Advice on how to deal with AI bots/scrapers?
-
When I worked in the U.S. I was well above $160k.
When you look at leaks you can see $500k or more for principal engineers. Look at valves lawsuit information. https://www.theverge.com/2024/7/13/24197477/valve-employs-few-hundred-people-payroll-redacted
Meta is paying $400k BASE for AI Reserch engineers with stock options on top which in my experience is an additional 300% - 600%. Vesting over 2 to 4 years. This is to H1B workers who traditionally are paid less.
https://h1bdata.info/index.php?em=meta+platforms+inc&job=&city=&year=all+years
ROI does not matter when companies are telling investors that they might be first to AGI. Investors lose their minds over this. At least they will until the AI bubble pops.
I support people resisting if they want by setting up tar pits. But it’s a hobby and isn’t really doing much.
The sheer amount of resources going into this is beyond what people think.
-
you whisky couldn't solve tarpits completely. they may hold up the scrapers for less time, but they will still do that for the amount of the timeout
-
Maybe not with just if statements. But with a heuristic system I bet any site that runs a tar pit will be caught out very quickly.
-
In the Verge article, are you talking about the table the the "presumably" qualifier in the table column headers? If so, not only is it clear they don't know what, exactly, is a attributable to the costs, but also that they mention "gross pay", which is AKA "compensation." When a company refers to compensation, they include all benefits: 401k contributions, the value of health insurance, vacation time, social security, bonuses, and any other benefits. When I was running development organizations, a developer who cost me $180k was probably only taking $90k of that home. The rest of it went to benefits. The rule of thumb was for every dollar of salary negotiated, I had to budget 1.5-2x that amount. The numbers in "Presumably: Gross pay" column are very likely cost-to-company, not take-home pay.
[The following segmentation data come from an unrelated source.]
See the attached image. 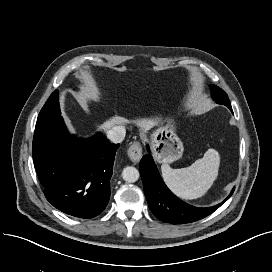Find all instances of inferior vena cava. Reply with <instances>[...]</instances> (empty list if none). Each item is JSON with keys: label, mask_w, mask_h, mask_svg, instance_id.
Masks as SVG:
<instances>
[{"label": "inferior vena cava", "mask_w": 272, "mask_h": 272, "mask_svg": "<svg viewBox=\"0 0 272 272\" xmlns=\"http://www.w3.org/2000/svg\"><path fill=\"white\" fill-rule=\"evenodd\" d=\"M126 130L124 126H114L107 131L108 139L113 143H121L124 140Z\"/></svg>", "instance_id": "602c4592"}]
</instances>
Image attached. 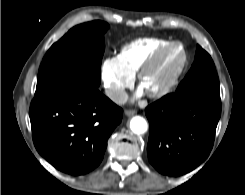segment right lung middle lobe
I'll use <instances>...</instances> for the list:
<instances>
[{"instance_id":"dd1d6c3e","label":"right lung middle lobe","mask_w":245,"mask_h":195,"mask_svg":"<svg viewBox=\"0 0 245 195\" xmlns=\"http://www.w3.org/2000/svg\"><path fill=\"white\" fill-rule=\"evenodd\" d=\"M108 28L102 21L77 25L53 44L40 65L34 98L73 87L97 88Z\"/></svg>"}]
</instances>
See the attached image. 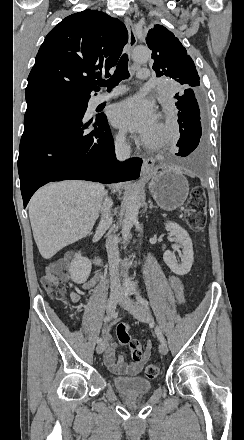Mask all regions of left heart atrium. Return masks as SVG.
<instances>
[{
	"label": "left heart atrium",
	"instance_id": "39dd6f15",
	"mask_svg": "<svg viewBox=\"0 0 244 440\" xmlns=\"http://www.w3.org/2000/svg\"><path fill=\"white\" fill-rule=\"evenodd\" d=\"M114 125L128 131L140 132L158 137L157 111L154 103L135 96L116 104L111 114Z\"/></svg>",
	"mask_w": 244,
	"mask_h": 440
}]
</instances>
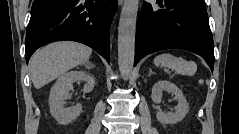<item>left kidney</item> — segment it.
<instances>
[{
	"label": "left kidney",
	"mask_w": 239,
	"mask_h": 134,
	"mask_svg": "<svg viewBox=\"0 0 239 134\" xmlns=\"http://www.w3.org/2000/svg\"><path fill=\"white\" fill-rule=\"evenodd\" d=\"M163 91L171 93L174 95V98L178 100L177 106L174 108L172 112H163L158 111L156 114L157 120L161 124H176L182 121L189 111V105L184 97L182 91L172 82L166 80H160L154 84L152 87L151 98L154 103H160Z\"/></svg>",
	"instance_id": "5707ae66"
}]
</instances>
I have some serious questions about the data from "h1bdata.info". It claims one software engineer has a salary of $25,304,885? They've got some pretty outlandish salaries in there; a program manager in NY making $2,400,000? I'm sceptical about the source of the data on that website. The vast number of the salaries for engineers, even in that table, are in the range of $100k - 180k, largely dependent on location, and a far cry from a take-home salary of 500,000€.
-
That would be extremely tedious. There are hundrets of thousands of scrapers out there.
-
If you’re looking to stop them from wasting your traffic, do not use a tarpit. The whole point of it is that it makes the scraper get stuck on your server forever. That means you pay for the traffic the scraper uses, and it will continually rack up those charges until the people running it wise up and ban your server. The question you gotta ask yourself is, who has more money, you or the massive AI corp?
Tarpits are the dumbest bit of anti-AI tech to come out yet.
-
If you had read the OP, they don’t want the scrapers using up all their traffic.
-
It’s government reporting data. If you find a better source I say go for it. But I used that data for salary negotiations in the past successfully.
I’m not talking about take home. I’m talking about total annual compensation including things like RSU payouts etc.
-
This is the most realistic solution. Adding a 0.5/1s PoW to hosted services isn't gonna be a big deal for the end user, but offers a tiny bit of protection against bots, especially if the work factor is variable and escalates.
-
yes i did read OP.
-
I don't quiet understand how this is deployed. Hosting this behind a dedicated subdomain or path kind of defeats the purpose as the bots are still able to access the actual website no problem.
-
It also is practical for bots. It forces people to not abuse resources.
-
There are a lot of crypto which increase workfactor PoW to combat spam. Nano is one of them, so it's a pretty proven technology, too.
-
I'm putting crypto on my website. However, I think it would be feasible to do Argon2.
-
and what happens then? land on a blacklist? for some that's the best outcome
-
You don't have to pay to use it
-
The trick is distinguishing them by behavior and switching what you serve them
-
this might not be what you meant, but the word "tar" made me think of tar.gz. Don't most sites compress the HTTP response body with gzip? What's to stop you from sending a zip bomb over the network?
-
How would I go about doing that? This seems to be the challenging part. You don't want false positives and you also want replayability.
-
The paid plans get you the "premium" blocklists, which includes one specially made to prevent AI scrapers, but a free account will still get you the actual software, the community blocklist, plus up to three "basic"lists.